Süheyl Ünver Dr.Rifat Osman’ın kendisine aşıladığı “Edirne Kültür Aşısı”nın etkisiyle Edirne sevdalısı olmuştur. Ünver’in Dr. Ratip Kazancıgil’e yaptığı “Kültür Aşısı” da tutmuş ve birlikte Edirne’nin hizmet yolunda yürümüşlerdir.
A. Süheyl Ünver Bey’in “Her Şey Biter, Edirne Bitmez” ve slogan niteliğindeki, “Ben Artık Edirne İçin Yaşıyorum” deyişleri kent yöneticilerimizin de söylevleri arasında yer almıştır.
14 Şubat 1986’da İstanbul’da vefat eden Süheyl Ünver’in bugün vefatının 39. yıl dönümüdür. T.C. Cumhurbaşkanlığı 2016 Yılı Kültür ve Sanat Büyük Ödül’üne layık görülen Ünver, kentimizde bir üniversite kurulmasını başarmak için çaba harcamanın yanında kentin birçok kültür mirasının korunması ve ayakta kalmasını sağlarken kültür hayatımıza kazandırdığı araştırmalarıyla da Edirne’yi bizlere öğretmiş, “Edirne Kültür Aşısı”nı bizlere aşılamak için gayret göstermiştir. Ancak biz ne yazık ki, bu Edirne Sevdalısı kültür insanına “Edirne Hemşehrilik Beratı” ile onurlandırmayı başaramadık. O bizleri Edirne’nin kültür yolunda bilgiyle yürümemizi sağladı. Ancak bugüne kadar hiçbir belediye başkanı bu hemşehrililik beratı ile kendisini onurlandırmayı önerilerimize rağmen düşünemedi.

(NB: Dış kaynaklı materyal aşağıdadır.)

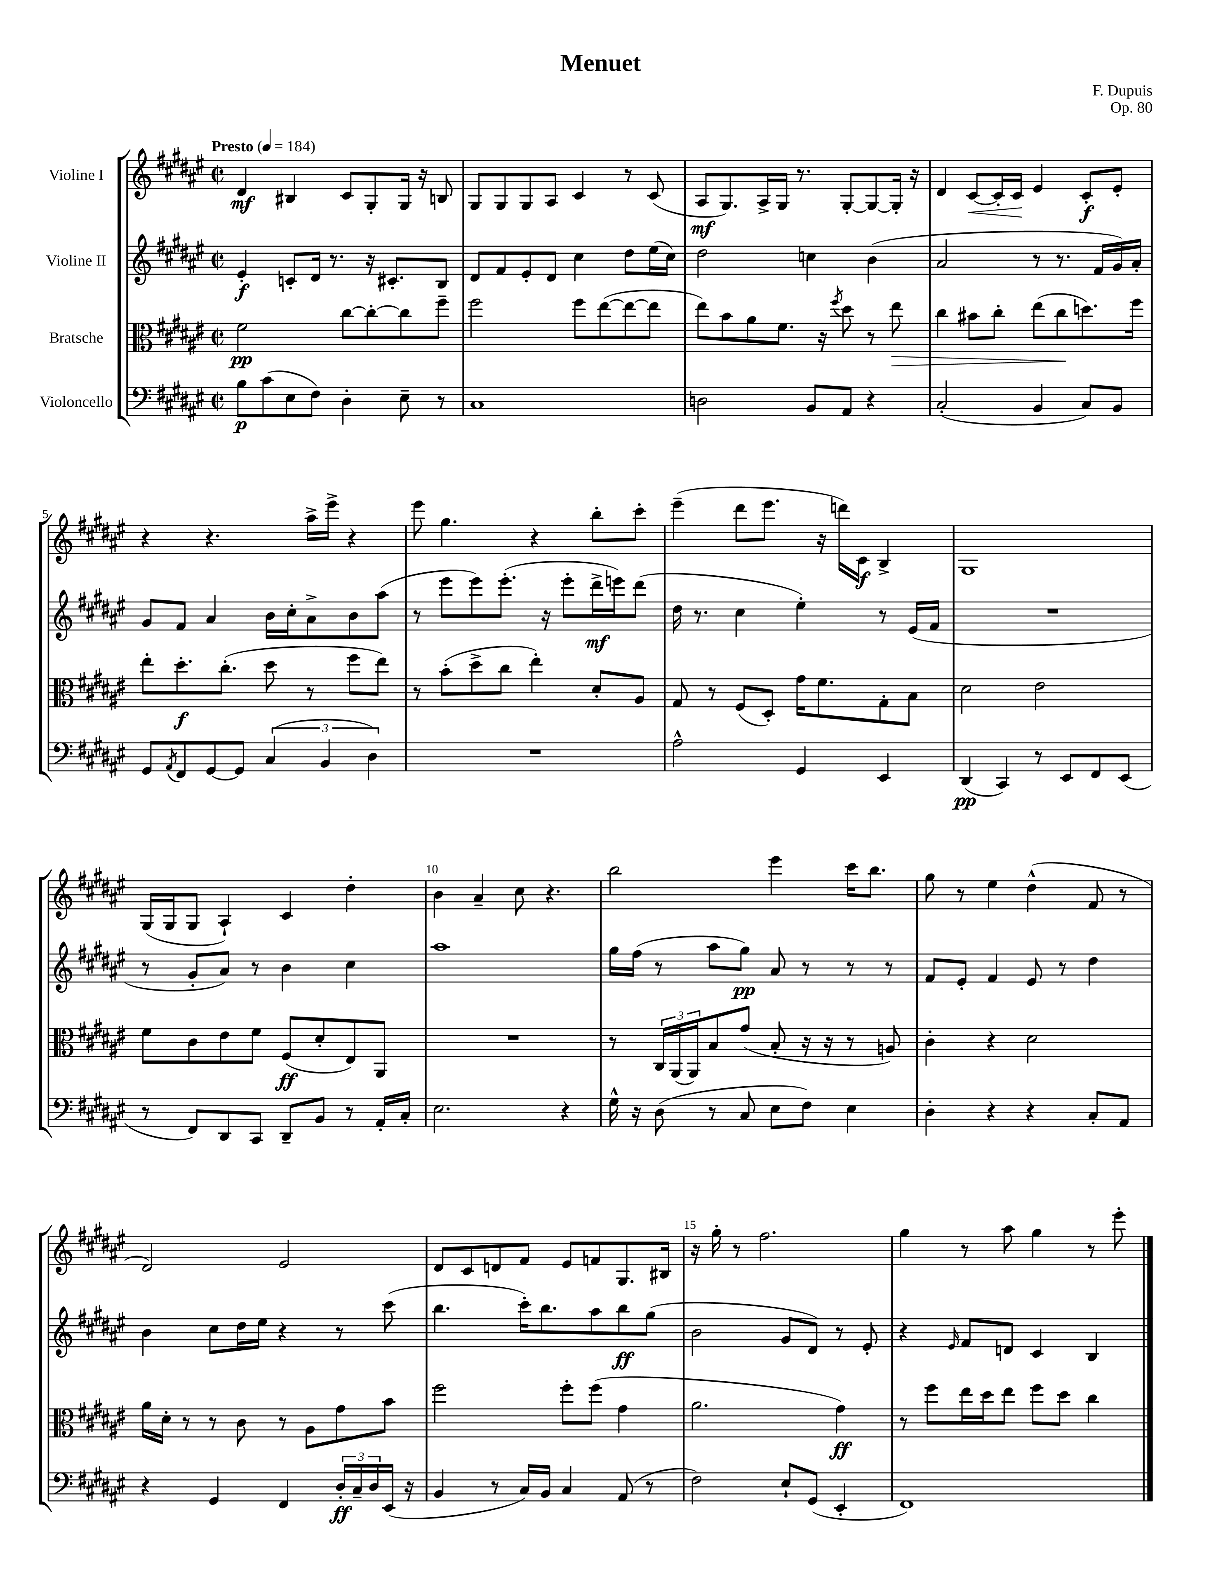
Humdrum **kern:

Rahmetli A.Süheyl Ünver’in Edirne ile ilgili araştırmalarını geleceğe taşımak ve çalışmalarını bir kitapta toplamak amacıyla “Ord.Prof.Dr.A.Süheyl Ünver’in Kaleminden Edirne” adıyla bir kitabı hazırlayarak hiperyayın tarafından kültür hayatımıza kazandırılmasını sağladım. Dergi ve kitaplarındaki Edirne ile ilgili satırları kentin ruhunu yaşayarak okurken, kah heyecanlandım, kah duygulandım…
Vefatının ölüm yıl dönümünde dileğim odur ki; kendisi adına kızına “Edirne’nin Hemşehrilik Beratı”nın verilmesi üniversitemizde adına bir kürsü kurulmasıdır.